Shortly after the dinosaurs did not dodge a comet or three, there was a time when computers did not live in your pocket. We went blissfully from home, to work, to the gym, and back again without consulting our non-existent portable electronic devices. Safe in the knowledge that we were not that important and nobody would lose an eye while we were temporarily incommunicado. Then, low and behold, somebody invented the telephone answering machine. You could be at home, but without really being at home! The answering machine was the first manifestation of the social media “like.” The minute I walked through the door of my studio apartment in the Annex, the first thing I did was check the message indicator on my answering machine. The readout showed the number of people who had tried to reach me while I was at my step class. It flashed brilliantly with my popularity. You could even remove the cassette tape that held the messages, instead of recording over it, if there was a message you wanted to keep in perpetuity. Or at least until cassette tapes become obsolete. In contrast, the answering feature of my current phone begrudgingly holds a maximum of four messages, and kicks them to the curb after seven days. There’s probably some setting I can adjust to change this, but I can’t be bothered. Nobody phones anyone anymore anyhow except for people pretending to be tax collectors or people who want to give me a free cruise. Phones are for typing, not phoning.

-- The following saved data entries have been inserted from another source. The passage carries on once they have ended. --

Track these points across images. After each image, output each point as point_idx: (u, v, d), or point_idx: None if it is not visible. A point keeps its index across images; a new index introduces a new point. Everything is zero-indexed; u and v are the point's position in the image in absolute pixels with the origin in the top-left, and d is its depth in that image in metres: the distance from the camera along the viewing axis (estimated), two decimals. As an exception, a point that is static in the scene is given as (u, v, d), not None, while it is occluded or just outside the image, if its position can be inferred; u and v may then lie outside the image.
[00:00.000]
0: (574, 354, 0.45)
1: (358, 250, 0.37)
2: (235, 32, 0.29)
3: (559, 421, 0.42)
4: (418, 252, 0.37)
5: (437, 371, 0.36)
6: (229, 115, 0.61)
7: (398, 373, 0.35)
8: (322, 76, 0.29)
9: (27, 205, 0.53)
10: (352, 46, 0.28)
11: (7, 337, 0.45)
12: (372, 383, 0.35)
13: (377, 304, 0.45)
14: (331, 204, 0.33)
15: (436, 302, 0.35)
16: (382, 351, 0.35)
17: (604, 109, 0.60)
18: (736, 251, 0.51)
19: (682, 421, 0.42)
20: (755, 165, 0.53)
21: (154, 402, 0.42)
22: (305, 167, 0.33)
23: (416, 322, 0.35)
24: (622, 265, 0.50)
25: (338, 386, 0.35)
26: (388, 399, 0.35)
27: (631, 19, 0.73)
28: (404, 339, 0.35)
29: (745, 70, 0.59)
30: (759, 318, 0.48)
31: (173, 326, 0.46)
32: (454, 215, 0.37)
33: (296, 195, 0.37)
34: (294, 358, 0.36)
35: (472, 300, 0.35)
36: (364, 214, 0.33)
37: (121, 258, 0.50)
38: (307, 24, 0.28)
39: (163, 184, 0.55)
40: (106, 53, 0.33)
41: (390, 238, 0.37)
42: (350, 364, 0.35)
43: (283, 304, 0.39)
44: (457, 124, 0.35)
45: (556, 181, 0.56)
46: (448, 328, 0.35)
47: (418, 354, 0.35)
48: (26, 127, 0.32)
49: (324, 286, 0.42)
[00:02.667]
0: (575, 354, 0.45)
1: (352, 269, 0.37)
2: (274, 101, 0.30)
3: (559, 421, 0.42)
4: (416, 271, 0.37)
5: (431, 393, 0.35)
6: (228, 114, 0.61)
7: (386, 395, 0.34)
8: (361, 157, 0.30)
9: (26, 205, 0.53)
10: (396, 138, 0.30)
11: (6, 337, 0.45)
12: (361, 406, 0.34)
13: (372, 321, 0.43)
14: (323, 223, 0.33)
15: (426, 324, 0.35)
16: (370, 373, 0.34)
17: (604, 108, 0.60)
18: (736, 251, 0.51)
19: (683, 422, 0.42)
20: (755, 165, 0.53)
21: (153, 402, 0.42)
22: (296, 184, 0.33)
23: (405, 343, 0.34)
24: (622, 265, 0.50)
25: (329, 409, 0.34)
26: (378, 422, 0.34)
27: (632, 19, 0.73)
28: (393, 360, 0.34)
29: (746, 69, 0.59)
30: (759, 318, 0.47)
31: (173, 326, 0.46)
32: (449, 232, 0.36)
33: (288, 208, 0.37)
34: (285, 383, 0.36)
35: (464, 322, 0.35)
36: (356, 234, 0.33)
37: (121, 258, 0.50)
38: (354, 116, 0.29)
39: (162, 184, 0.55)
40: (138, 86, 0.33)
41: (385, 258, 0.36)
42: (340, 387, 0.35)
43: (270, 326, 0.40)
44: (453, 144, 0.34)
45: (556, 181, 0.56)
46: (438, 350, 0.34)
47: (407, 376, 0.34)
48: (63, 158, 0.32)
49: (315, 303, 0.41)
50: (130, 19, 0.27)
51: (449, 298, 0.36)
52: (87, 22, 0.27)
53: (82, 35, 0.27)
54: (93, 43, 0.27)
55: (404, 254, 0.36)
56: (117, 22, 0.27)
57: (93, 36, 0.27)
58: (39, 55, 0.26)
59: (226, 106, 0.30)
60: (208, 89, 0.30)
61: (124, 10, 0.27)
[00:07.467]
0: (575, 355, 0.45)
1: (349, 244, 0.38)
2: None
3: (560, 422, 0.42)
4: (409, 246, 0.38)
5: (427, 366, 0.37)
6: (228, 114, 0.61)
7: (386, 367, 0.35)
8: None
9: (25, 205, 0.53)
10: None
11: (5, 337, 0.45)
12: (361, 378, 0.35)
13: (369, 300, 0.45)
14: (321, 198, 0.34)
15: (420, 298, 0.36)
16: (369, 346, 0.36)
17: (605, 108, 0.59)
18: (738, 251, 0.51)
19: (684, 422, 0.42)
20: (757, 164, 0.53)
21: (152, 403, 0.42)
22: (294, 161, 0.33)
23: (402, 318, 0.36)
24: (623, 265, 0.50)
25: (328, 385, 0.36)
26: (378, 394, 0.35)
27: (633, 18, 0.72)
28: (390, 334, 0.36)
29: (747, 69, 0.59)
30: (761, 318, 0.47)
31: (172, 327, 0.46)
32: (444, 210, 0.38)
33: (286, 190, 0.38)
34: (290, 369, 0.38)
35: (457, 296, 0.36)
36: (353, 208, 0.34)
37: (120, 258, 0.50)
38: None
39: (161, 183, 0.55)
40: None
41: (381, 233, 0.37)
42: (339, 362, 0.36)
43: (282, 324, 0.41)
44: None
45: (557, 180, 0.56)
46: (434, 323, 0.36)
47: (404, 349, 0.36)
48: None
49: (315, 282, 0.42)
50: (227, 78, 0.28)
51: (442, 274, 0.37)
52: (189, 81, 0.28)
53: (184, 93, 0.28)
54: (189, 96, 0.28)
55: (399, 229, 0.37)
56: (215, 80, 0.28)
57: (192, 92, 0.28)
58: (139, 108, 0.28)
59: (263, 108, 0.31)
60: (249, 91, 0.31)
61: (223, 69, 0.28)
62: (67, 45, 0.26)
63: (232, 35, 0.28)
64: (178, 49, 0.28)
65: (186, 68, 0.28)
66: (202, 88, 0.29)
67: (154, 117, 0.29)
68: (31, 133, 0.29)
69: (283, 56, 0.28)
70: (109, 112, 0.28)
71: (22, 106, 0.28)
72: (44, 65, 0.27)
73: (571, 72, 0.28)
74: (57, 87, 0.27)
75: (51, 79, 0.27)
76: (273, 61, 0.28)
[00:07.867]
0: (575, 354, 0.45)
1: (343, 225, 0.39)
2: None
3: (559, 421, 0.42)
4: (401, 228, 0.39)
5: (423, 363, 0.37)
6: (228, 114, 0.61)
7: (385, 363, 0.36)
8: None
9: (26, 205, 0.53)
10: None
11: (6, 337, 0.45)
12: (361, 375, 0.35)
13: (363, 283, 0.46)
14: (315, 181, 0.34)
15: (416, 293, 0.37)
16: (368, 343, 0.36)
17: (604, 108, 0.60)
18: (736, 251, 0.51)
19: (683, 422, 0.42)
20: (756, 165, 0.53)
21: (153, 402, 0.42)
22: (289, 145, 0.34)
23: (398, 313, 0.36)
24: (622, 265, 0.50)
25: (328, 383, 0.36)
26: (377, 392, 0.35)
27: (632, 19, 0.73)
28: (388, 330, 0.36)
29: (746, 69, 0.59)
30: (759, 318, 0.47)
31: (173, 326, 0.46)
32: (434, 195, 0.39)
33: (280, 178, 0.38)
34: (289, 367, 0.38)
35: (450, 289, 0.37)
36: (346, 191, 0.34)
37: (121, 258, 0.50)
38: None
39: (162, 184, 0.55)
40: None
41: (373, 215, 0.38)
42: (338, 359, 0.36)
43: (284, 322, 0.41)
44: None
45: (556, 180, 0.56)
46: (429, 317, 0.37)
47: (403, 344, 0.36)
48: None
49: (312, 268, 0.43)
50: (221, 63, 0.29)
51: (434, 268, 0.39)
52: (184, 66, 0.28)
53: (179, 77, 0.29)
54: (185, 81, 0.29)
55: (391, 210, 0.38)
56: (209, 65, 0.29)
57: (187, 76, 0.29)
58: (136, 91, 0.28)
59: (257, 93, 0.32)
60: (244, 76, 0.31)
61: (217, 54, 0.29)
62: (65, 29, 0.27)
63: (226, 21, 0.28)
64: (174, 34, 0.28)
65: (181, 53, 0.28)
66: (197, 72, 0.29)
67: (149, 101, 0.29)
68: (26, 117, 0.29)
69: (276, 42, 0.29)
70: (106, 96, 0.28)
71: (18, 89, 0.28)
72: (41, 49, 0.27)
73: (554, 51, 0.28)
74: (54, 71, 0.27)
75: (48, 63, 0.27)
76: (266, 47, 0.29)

But I digress. Once upon a time, I was an accessory after the fact to the Y2K crisis. I didn’t write any programs, but I installed them and fed them and taught people how to use them so they could become dependent on them. As strange as it might seem, as recently as the waning years of the last century, many businesses were a little hazy about what went on in their datacenters. In 1991, I helped a major Canadian bank figure out how much it cost to process transactions via their automated teller machines. Note that ATMs had been in limited use since 1969, and were widely available by the mid-seventies. In other words, for twenty years, give or take, the banking industry was blissfully ignorant of how much it cost to operate its front-line banking technology or even exactly which moving parts were involved. Go figure.
Fast forward to the late 1990s. Suddenly, it occurred to someone that maybe computers weren’t as smart as we thought. Maybe computers are only as smart as humans. Maybe, even, only as smart as the dumbest humans involved in their upkeep. The kind of humans that think all programs should work in perpetuity even when the code is ancient enough to think 2001 is science fiction. At which point, a flurry of Y2K retrofitting, mitigation, and contingency planning was unleashed. As was a torrent of money, which paved a solid gold brick road for companies like the one I worked for. We didn’t know if ATMs would stop dispensing money, or nuclear power plants would implode, or planes would fall out of the sky. But we were going to make a killing trying to make sure nothing would happen.
On the night the world might stand still, I was at a New Year’s Eve dinner party at my friend Jan’s apartment. But we could not party like it was 1999. Most of us were on call in case our customers’ computers imploded, although I am not quite sure what I could have done. Perhaps make sandwiches from the Spam in the stockpile of Y2K provisions. However, as we all know, the 20th century ended not with a bang but with the whimpering of the Fortune 500 companies that had poured billions into averting disaster, and were not quite sure whether there had been a disaster in the first place. We went out on the balcony while the clocked ticked towards midnight, and watched as fireworks burst and glittered over Lake Ontario, and when the noise died down, there was nary a peep nor beep from anyone’s pager. So we broke out the bubbly, but with less enthusiasm than Prince would’ve liked. The gravy train had finally dried up, just like the run on Spam. Nothing to see here.